[Camera settings data]
++++

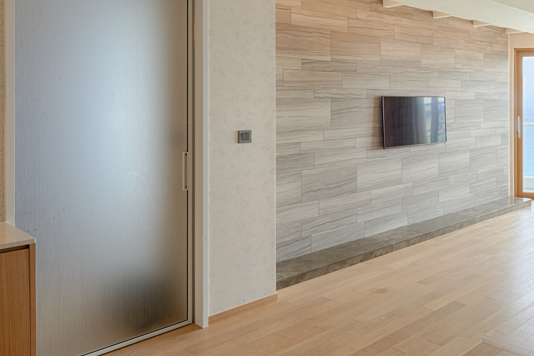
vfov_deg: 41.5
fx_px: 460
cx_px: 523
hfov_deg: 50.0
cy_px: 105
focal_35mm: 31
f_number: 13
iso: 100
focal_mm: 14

++++

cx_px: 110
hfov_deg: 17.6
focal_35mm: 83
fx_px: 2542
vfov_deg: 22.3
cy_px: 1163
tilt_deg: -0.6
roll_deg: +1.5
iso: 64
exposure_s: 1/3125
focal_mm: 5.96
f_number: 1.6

++++

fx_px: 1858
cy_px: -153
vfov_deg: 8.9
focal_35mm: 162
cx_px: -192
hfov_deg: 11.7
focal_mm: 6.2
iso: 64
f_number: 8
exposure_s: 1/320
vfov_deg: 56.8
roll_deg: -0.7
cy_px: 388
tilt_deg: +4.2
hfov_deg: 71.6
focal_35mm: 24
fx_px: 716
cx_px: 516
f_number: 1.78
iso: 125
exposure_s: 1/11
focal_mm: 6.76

++++

= Brief =
Set down, exactly as they appear above, all lines from the one that has "vfov_deg: 41.5" down to the one that has "focal_mm: 14", including those two and no others.

= Result =
vfov_deg: 41.5
fx_px: 460
cx_px: 523
hfov_deg: 50.0
cy_px: 105
focal_35mm: 31
f_number: 13
iso: 100
focal_mm: 14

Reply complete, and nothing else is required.